産経社説は「天皇や日本人へのヘイト表現」と批判しているが、朝日社説はその批判にどう答えるのか。朝日社説の反論が読みたい。
■「『日本へのヘイト』との批判もあきれる」と朝日社説
朝日社説は「慰安婦に着想を得た少女像や昭和天皇を含む肖像などが燃える映像作品に対して、『日本へのヘイト』との批判も飛び出した。これもあきれる話だ」と書く。
この朝日社説が掲載された2日後、沙鴎一歩が冒頭に書いたように産経社説は「ヘイト行為に目をつむる朝日の主張には心底あきれる」とかみついた。
もっともこれよりも早い時点で、産経社説(10月9日付)はこう書いている。
「再開された8日は、警備を強化し、入場人数も制限された。しかし展示内容は変わっていない。脅迫は論外としても、広範囲に起こった批判を実行委員会が真剣に受け止めたとは思えない」
「昭和天皇の肖像を燃やす動画の展示などは、日本へのヘイト(憎悪)そのものである。なぜ多くの人が憤ったか。あまりに軽く考えてはいないか」
朝日社説の「『日本へのヘイト』との批判」とはこの産経社説を指したのだろう。朝日社説はこの時点で、「産経社説によると」と明記すべきだった。
■あきれるだけでなく、反論しなければ、議論は前進しない
さらに朝日社説は書く。
「表現の自由への過度な制約にならぬよう、規制すべきヘイト行為とは何か、社会全体で議論を重ね、定義づけ、一線を引いてきた。明らかにそれに当たらない作品をヘイトと指弾することは、蓄積を無視し、自分が気に食わないから取り締まれと言うだけの暴論でしかない」
10月18日付の産経社説は「どこに一線を引くのかこの社説は語っていない」とも批判し、さらに「ヘイトスピーチ解消法は欠陥だ」と指摘する。朝日社説はこのあたりをどう考えているのか。きちんと答えてほしい。
最後に朝日社説はこう主張する。
「ゆるがせにできない課題が数多く残されている。閉幕で一件落着ということにはできない」
ならばこそ、である。産経社説に反論してほしいと思う。そうすることで議論が深まり、私たちの社会が良い方向に前進していくからだ。

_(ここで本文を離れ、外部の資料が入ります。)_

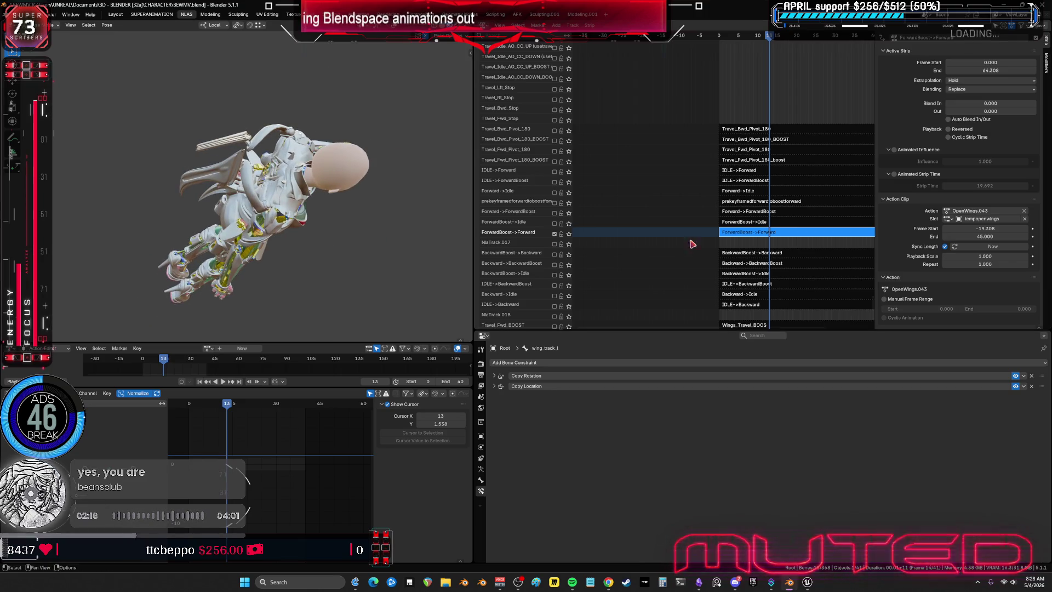
left_click(554, 223)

■産経がかみついてきた事実を無視するのは納得できない
「社説は新聞の看板だけど、そのためには力のある社説、常に闘う社説でなければならい。その相手は強力な権力であったり、不健康なナショナリズムであったりと、いろいろだが、闘うためにはその作戦を練り、大いに知恵を働かさなければならない。社説の闘いとは世論の陣地取りだと心得ている」
かつて朝日新聞の論説主幹を務めた若宮啓文氏の著書『闘う社説 朝日新聞論説委員室 2000日の記録』(講談社、2008年10月発行)にはこう書かれている。
同書によると、朝日新聞論説委員室規定の第4条には「論説主幹は社説に関するすべてを取り仕切る」とあるという。
朝日社説のすべてを取り仕切ってきた若宮氏は「社説は常に闘うべきだ」と主張してきた。果たしていまの朝日社説は闘っているだろうか。
産経社説に突っ込まれ、批判されている。ここはしっかりと反論すべきである。このまま産経がかみついてきた事実を無視し続ければ、議論が深まらないばかりか、両紙を読み比べている読者としても納得できない。読者不在だ。
「新聞社説は闘うことを忘れてはならない」。社説が新聞の看板であるからこそ、沙鴎一歩もこう主張する。